### EXCERPTED DATA
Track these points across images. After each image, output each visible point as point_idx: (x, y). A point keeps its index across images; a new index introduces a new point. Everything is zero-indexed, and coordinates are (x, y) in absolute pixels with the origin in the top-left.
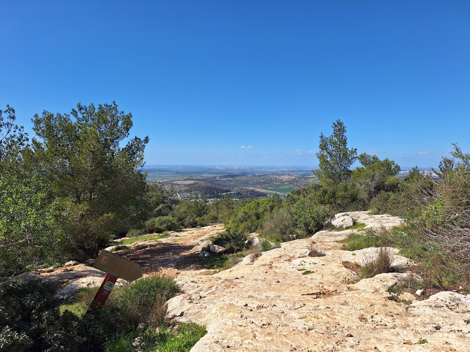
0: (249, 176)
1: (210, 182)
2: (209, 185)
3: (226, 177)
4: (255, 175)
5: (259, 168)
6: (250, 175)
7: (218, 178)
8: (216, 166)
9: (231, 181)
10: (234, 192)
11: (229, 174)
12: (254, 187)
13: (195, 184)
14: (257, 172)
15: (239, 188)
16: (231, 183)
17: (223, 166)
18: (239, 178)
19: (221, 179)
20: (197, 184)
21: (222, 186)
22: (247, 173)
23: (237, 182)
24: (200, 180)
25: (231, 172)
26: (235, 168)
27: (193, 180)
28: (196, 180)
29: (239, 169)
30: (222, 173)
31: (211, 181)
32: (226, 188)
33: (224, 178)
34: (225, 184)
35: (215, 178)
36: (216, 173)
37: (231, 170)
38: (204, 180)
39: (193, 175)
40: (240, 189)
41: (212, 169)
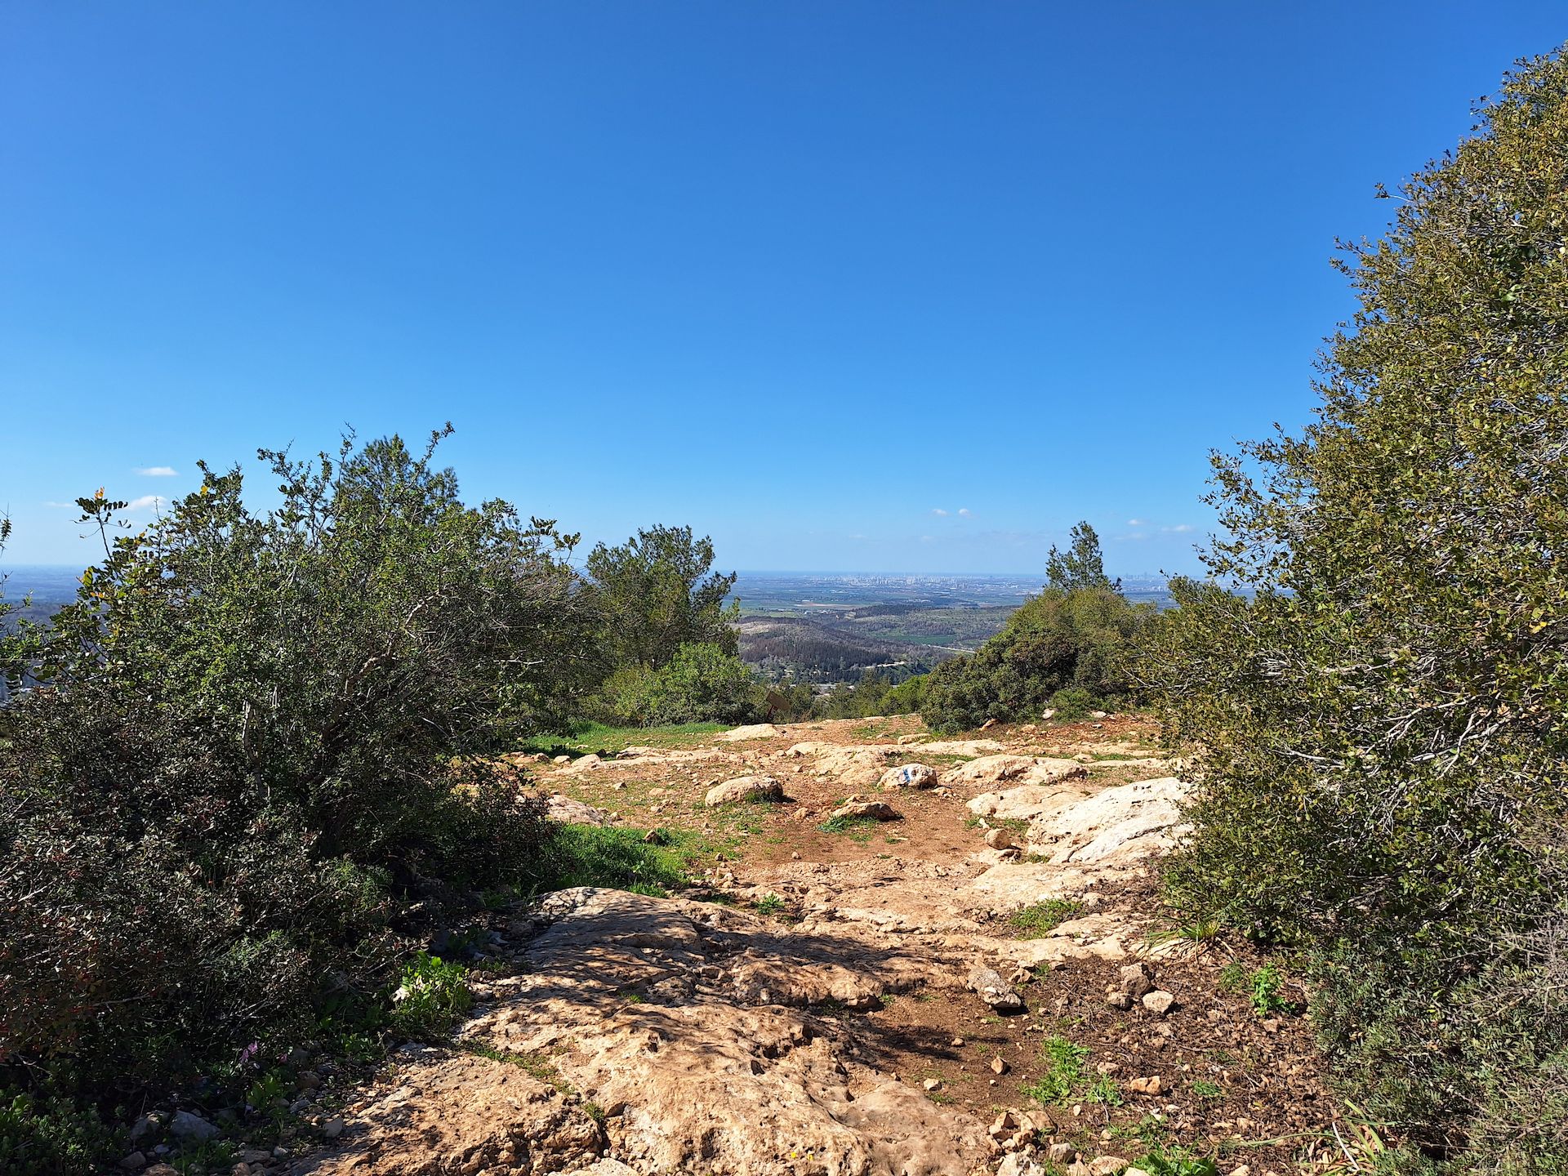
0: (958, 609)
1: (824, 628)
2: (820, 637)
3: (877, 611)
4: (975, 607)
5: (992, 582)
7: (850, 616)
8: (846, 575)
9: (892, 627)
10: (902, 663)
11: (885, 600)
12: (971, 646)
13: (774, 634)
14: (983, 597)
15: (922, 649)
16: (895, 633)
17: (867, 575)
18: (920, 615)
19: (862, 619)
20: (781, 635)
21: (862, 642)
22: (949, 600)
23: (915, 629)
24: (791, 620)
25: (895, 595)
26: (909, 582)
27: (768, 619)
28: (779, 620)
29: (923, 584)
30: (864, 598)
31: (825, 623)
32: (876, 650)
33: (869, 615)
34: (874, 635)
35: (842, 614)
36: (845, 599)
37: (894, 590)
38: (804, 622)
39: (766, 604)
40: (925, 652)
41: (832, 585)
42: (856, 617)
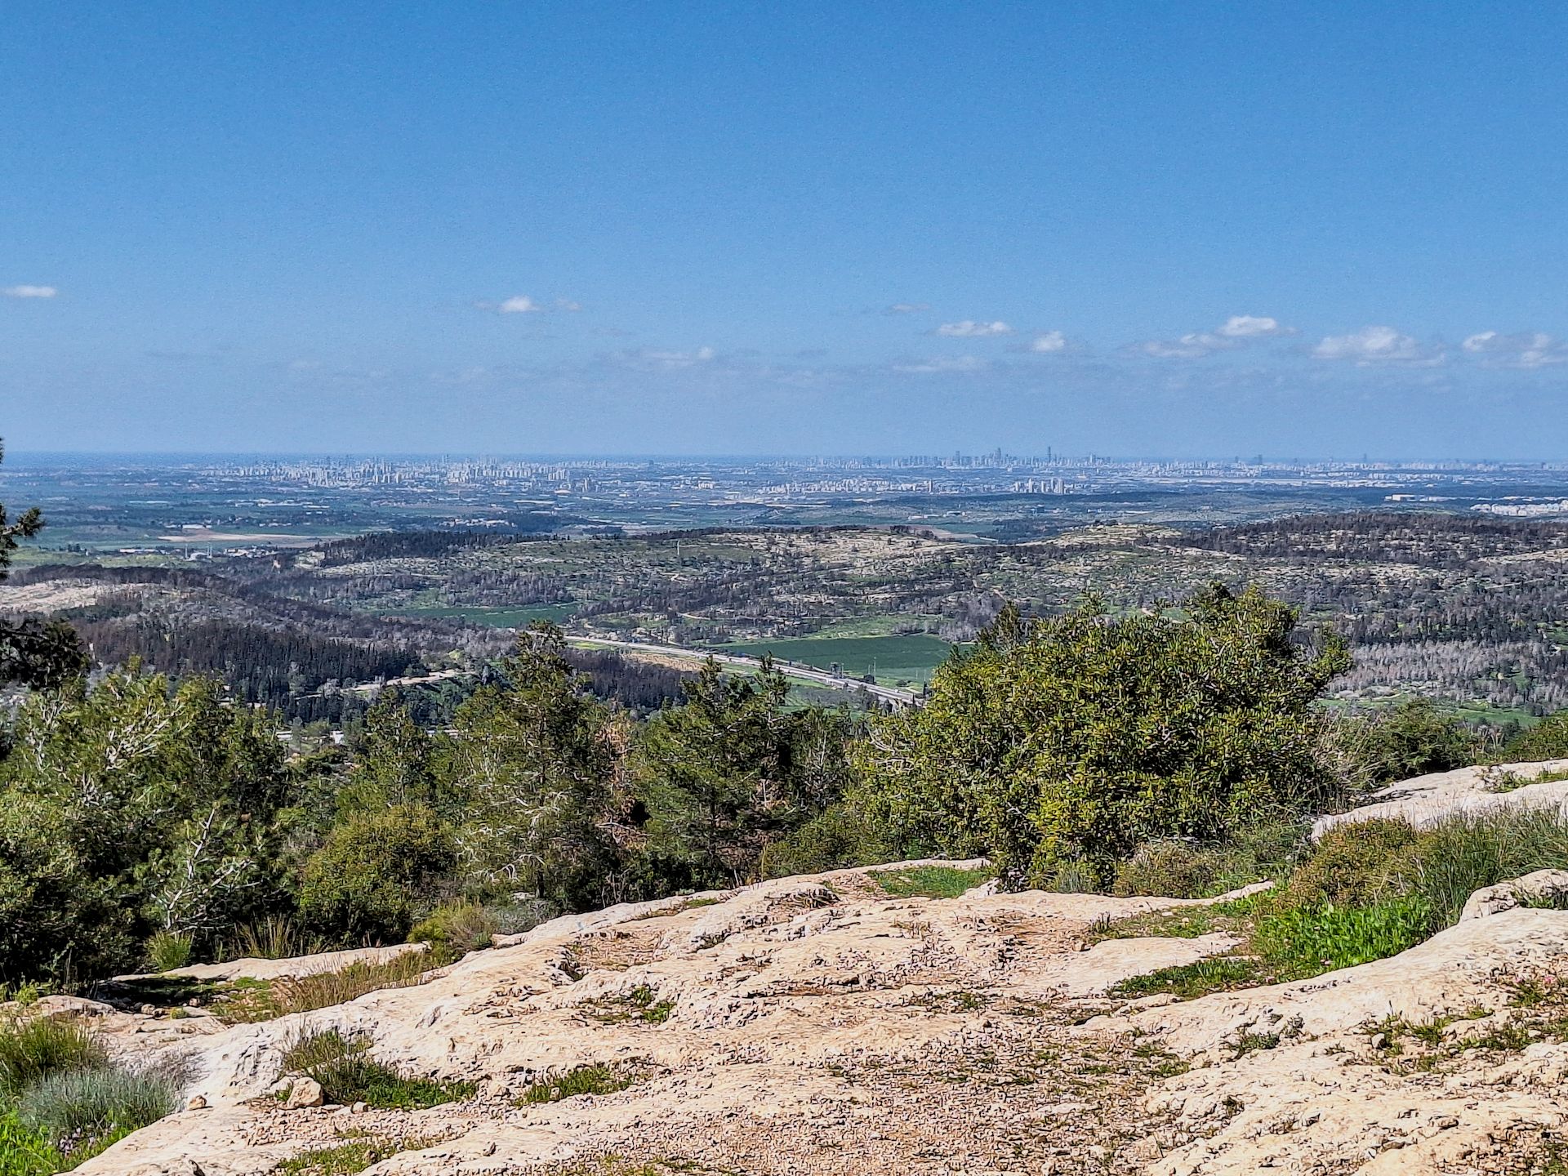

### ASSIGNMENT
From the data above, return every line from the line that has "1: (210, 182)" up to and including the line that has "24: (200, 180)", exactly.

### ANSWER TO THE EXERCISE
1: (210, 182)
2: (209, 185)
3: (226, 177)
4: (255, 175)
5: (259, 168)
6: (250, 175)
7: (218, 178)
8: (216, 166)
9: (231, 181)
10: (234, 192)
11: (229, 174)
12: (254, 187)
13: (195, 184)
14: (257, 172)
15: (239, 188)
16: (231, 183)
17: (223, 166)
18: (239, 178)
19: (221, 179)
20: (197, 184)
21: (222, 186)
22: (247, 173)
23: (237, 182)
24: (200, 180)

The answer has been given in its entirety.